OBJECTIF: Reproduisez fidèlement chacune des lignes ci-dessous, sans en omettre ni en modifier aucune.

= = = = =

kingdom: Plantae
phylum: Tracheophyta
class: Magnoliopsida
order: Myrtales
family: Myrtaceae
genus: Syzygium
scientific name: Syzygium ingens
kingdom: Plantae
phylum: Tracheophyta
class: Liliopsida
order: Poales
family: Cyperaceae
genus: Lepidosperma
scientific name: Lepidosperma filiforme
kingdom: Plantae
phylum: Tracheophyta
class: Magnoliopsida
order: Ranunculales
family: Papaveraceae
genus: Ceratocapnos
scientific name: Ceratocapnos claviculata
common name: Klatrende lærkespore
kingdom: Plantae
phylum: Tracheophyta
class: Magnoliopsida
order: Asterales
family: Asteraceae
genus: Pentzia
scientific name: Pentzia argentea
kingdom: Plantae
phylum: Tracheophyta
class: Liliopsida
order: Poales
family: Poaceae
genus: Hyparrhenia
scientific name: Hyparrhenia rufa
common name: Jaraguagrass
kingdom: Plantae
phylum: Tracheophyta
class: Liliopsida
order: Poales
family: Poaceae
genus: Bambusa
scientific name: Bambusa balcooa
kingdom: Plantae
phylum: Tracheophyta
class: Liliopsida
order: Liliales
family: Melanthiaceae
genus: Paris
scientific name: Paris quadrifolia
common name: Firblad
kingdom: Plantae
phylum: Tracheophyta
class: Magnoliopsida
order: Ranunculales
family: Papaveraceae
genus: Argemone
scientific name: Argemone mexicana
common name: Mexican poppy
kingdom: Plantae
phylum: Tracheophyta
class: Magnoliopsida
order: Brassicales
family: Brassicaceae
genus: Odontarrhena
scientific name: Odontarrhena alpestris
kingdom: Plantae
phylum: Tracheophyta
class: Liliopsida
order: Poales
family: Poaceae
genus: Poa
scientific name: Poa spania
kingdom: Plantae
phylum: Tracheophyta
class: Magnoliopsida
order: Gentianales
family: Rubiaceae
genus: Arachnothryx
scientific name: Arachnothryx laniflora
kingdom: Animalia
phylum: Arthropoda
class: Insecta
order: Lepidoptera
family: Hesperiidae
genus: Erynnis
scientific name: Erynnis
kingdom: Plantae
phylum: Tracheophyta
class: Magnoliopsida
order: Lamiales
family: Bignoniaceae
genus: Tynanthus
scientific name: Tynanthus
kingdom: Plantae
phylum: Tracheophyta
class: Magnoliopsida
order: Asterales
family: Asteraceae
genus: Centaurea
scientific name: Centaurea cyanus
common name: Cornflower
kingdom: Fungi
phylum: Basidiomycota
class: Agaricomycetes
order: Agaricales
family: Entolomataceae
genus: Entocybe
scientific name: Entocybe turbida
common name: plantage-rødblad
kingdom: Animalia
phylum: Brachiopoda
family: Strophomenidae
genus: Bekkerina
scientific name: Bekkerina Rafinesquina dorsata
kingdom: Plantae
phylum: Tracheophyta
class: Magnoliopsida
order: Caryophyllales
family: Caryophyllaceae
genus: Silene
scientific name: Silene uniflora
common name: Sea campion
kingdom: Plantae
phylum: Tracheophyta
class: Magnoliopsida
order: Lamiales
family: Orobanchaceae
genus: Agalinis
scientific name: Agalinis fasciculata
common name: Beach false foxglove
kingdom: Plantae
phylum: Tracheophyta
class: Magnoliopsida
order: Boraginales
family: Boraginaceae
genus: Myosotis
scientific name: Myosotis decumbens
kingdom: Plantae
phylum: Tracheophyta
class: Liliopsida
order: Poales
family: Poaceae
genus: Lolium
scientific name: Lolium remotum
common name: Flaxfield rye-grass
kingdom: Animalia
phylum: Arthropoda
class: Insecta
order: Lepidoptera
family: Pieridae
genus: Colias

= = = = =

RÉPONSE ATTENDUE:
kingdom: Plantae
phylum: Tracheophyta
class: Magnoliopsida
order: Myrtales
family: Myrtaceae
genus: Syzygium
scientific name: Syzygium ingens
kingdom: Plantae
phylum: Tracheophyta
class: Liliopsida
order: Poales
family: Cyperaceae
genus: Lepidosperma
scientific name: Lepidosperma filiforme
kingdom: Plantae
phylum: Tracheophyta
class: Magnoliopsida
order: Ranunculales
family: Papaveraceae
genus: Ceratocapnos
scientific name: Ceratocapnos claviculata
common name: Klatrende lærkespore
kingdom: Plantae
phylum: Tracheophyta
class: Magnoliopsida
order: Asterales
family: Asteraceae
genus: Pentzia
scientific name: Pentzia argentea
kingdom: Plantae
phylum: Tracheophyta
class: Liliopsida
order: Poales
family: Poaceae
genus: Hyparrhenia
scientific name: Hyparrhenia rufa
common name: Jaraguagrass
kingdom: Plantae
phylum: Tracheophyta
class: Liliopsida
order: Poales
family: Poaceae
genus: Bambusa
scientific name: Bambusa balcooa
kingdom: Plantae
phylum: Tracheophyta
class: Liliopsida
order: Liliales
family: Melanthiaceae
genus: Paris
scientific name: Paris quadrifolia
common name: Firblad
kingdom: Plantae
phylum: Tracheophyta
class: Magnoliopsida
order: Ranunculales
family: Papaveraceae
genus: Argemone
scientific name: Argemone mexicana
common name: Mexican poppy
kingdom: Plantae
phylum: Tracheophyta
class: Magnoliopsida
order: Brassicales
family: Brassicaceae
genus: Odontarrhena
scientific name: Odontarrhena alpestris
kingdom: Plantae
phylum: Tracheophyta
class: Liliopsida
order: Poales
family: Poaceae
genus: Poa
scientific name: Poa spania
kingdom: Plantae
phylum: Tracheophyta
class: Magnoliopsida
order: Gentianales
family: Rubiaceae
genus: Arachnothryx
scientific name: Arachnothryx laniflora
kingdom: Animalia
phylum: Arthropoda
class: Insecta
order: Lepidoptera
family: Hesperiidae
genus: Erynnis
scientific name: Erynnis
kingdom: Plantae
phylum: Tracheophyta
class: Magnoliopsida
order: Lamiales
family: Bignoniaceae
genus: Tynanthus
scientific name: Tynanthus
kingdom: Plantae
phylum: Tracheophyta
class: Magnoliopsida
order: Asterales
family: Asteraceae
genus: Centaurea
scientific name: Centaurea cyanus
common name: Cornflower
kingdom: Fungi
phylum: Basidiomycota
class: Agaricomycetes
order: Agaricales
family: Entolomataceae
genus: Entocybe
scientific name: Entocybe turbida
common name: plantage-rødblad
kingdom: Animalia
phylum: Brachiopoda
family: Strophomenidae
genus: Bekkerina
scientific name: Bekkerina Rafinesquina dorsata
kingdom: Plantae
phylum: Tracheophyta
class: Magnoliopsida
order: Caryophyllales
family: Caryophyllaceae
genus: Silene
scientific name: Silene uniflora
common name: Sea campion
kingdom: Plantae
phylum: Tracheophyta
class: Magnoliopsida
order: Lamiales
family: Orobanchaceae
genus: Agalinis
scientific name: Agalinis fasciculata
common name: Beach false foxglove
kingdom: Plantae
phylum: Tracheophyta
class: Magnoliopsida
order: Boraginales
family: Boraginaceae
genus: Myosotis
scientific name: Myosotis decumbens
kingdom: Plantae
phylum: Tracheophyta
class: Liliopsida
order: Poales
family: Poaceae
genus: Lolium
scientific name: Lolium remotum
common name: Flaxfield rye-grass
kingdom: Animalia
phylum: Arthropoda
class: Insecta
order: Lepidoptera
family: Pieridae
genus: Colias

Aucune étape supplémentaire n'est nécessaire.